After some web browsing and advice from my friend Michael Wilding, I substituted the disappointments with two other books and struck it lucky with both.

These, although utterly different, greatly pleased me. In fact, I had trouble deciding which to return to next.

Many years ago I read Edith Wharton and thought well of her. I’m unsure whether I read The Age of Innocence (1920) back then but if so, I had completely forgotten it. Coming to it anew or afresh I was astonished to find how good it is. As a portrait of upper-crust life in the New York of the 1870s it is outstanding, not because it is analytical or descriptive but because the time, place and characters emerge and engage convincingly and compellingly, such is the fineness of the writing. There is something of the quality of Henry James but Wharton is much less circumlocutory, funnier and more ironic. The book is a tour de force of style, structure, pace and plot. A 9 on my best-reads list, possibly a 9.5.

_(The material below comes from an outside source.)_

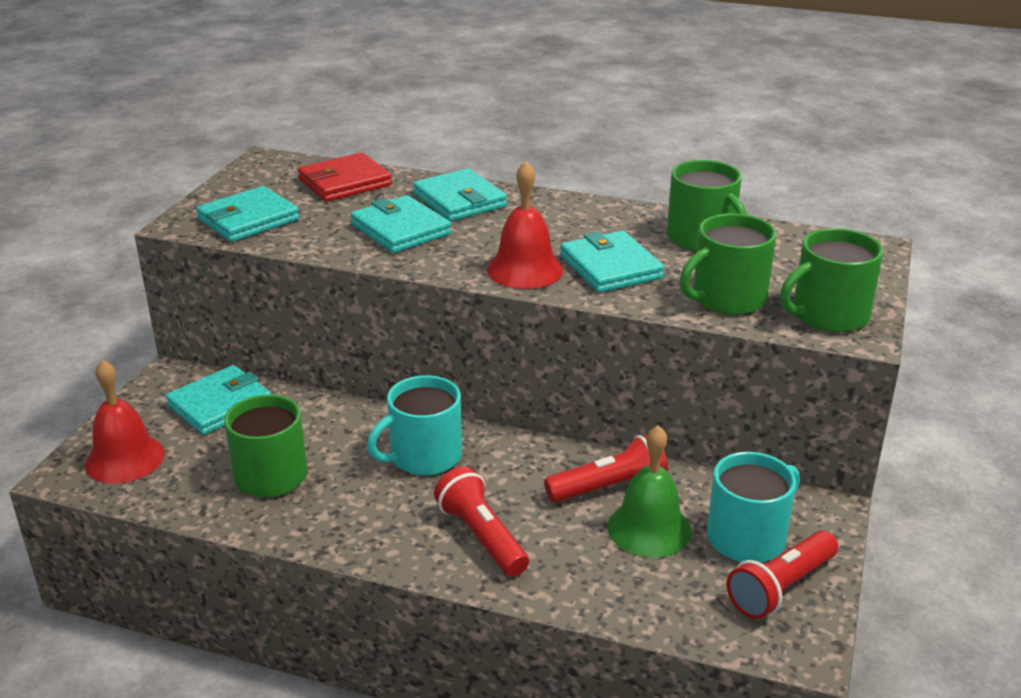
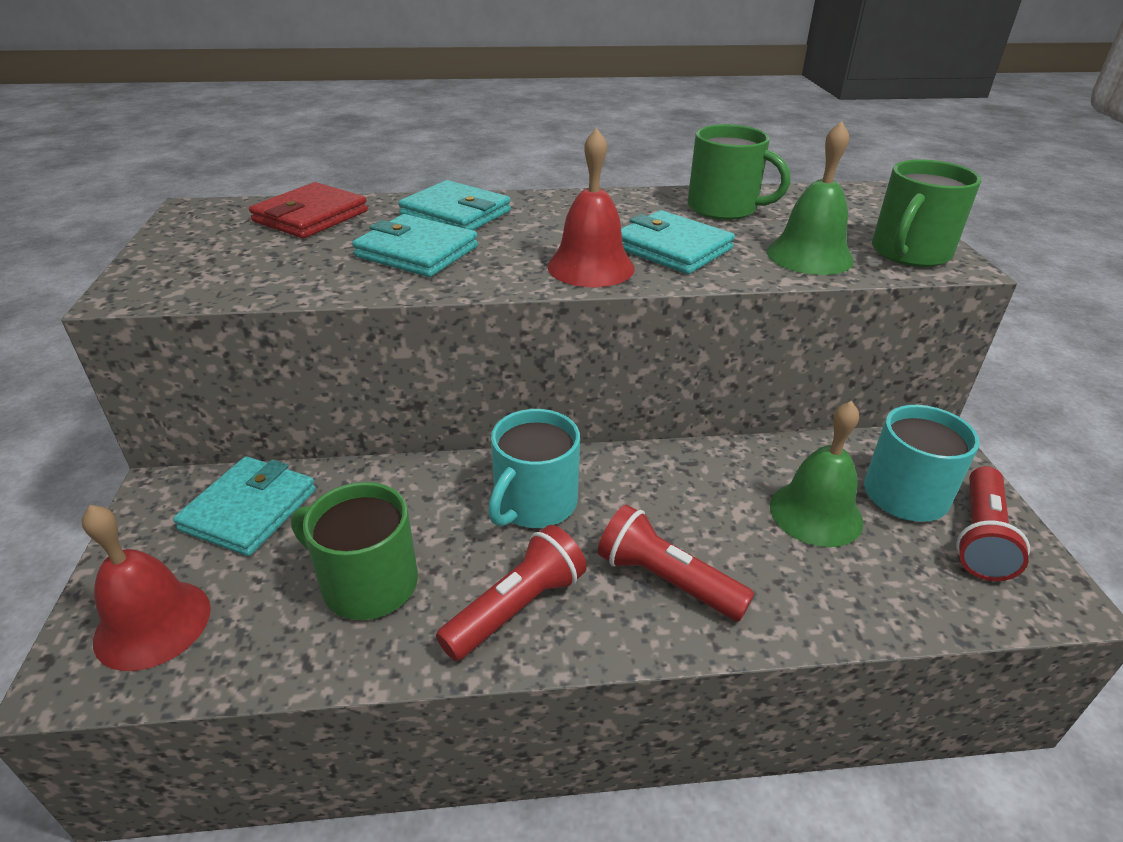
camera: 25 degrees left, 5 degrees up
(248, 219) = (217, 273): turquoise wallet -> none
(609, 487) = (742, 480): red flashlight -> red flashlight (516, 607)
(727, 298) = (809, 256): green mug -> green bell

John Preston’s A Very English Scandal: Sex, lies and a murder plot at the heart of the Establishment (2016)* tells the story of the rise of Jeremy Thorpe to the leadership of the British Liberal Party, his bisexuality, his scheme to kill a troublesome ex-lover and the way the Establishment conspired to spare him the legal punishment he deserved. As I read I was aware that most readers would see these events as happening in the fairly distant past – mostly the 1960s and 70s, but I remember it all well – the headlines, the relayed BBC radio reports, the feeling of it being like a supercharged episode of Rumpole of the Bailey.

The book is not particularly well written, pedestrian in parts, but the interest of the story sees it through. Thorpe, a product of Eton and Oxford, had some good instincts and some very bad habits – especially his propensity to have others clean up his messes. This worked well enough in the political sphere but when it came to the serious matter of murder, the people he relied on could scarcely have been more inept. Suicide was threatened by several people, letters were written, lost, stolen, sold. Money sloshed around for bribes and the would-be assassin’s payoff. In the end only a dog died.

As I moved between the two books, the contrast between the depiction of a time when, among the privileged, conscience and ‘form’ mattered, and another where these things were thrown out the window, provided a rich reading experience.

*A three- part mini-series based on the book and starring Hugh Grant as Jeremy Thorpe as been produced this year by the BBC.

1 Comment

  1. Ooooh the contrast between those two would have been amazing!! Great picks 😉 I just recently read The Age Of Innocence for the first time myself, and I was amazed at how much Wharton could communicate to the reader in such a subtle (but, as you said, fierce!) way. Loved hearing your thoughts!!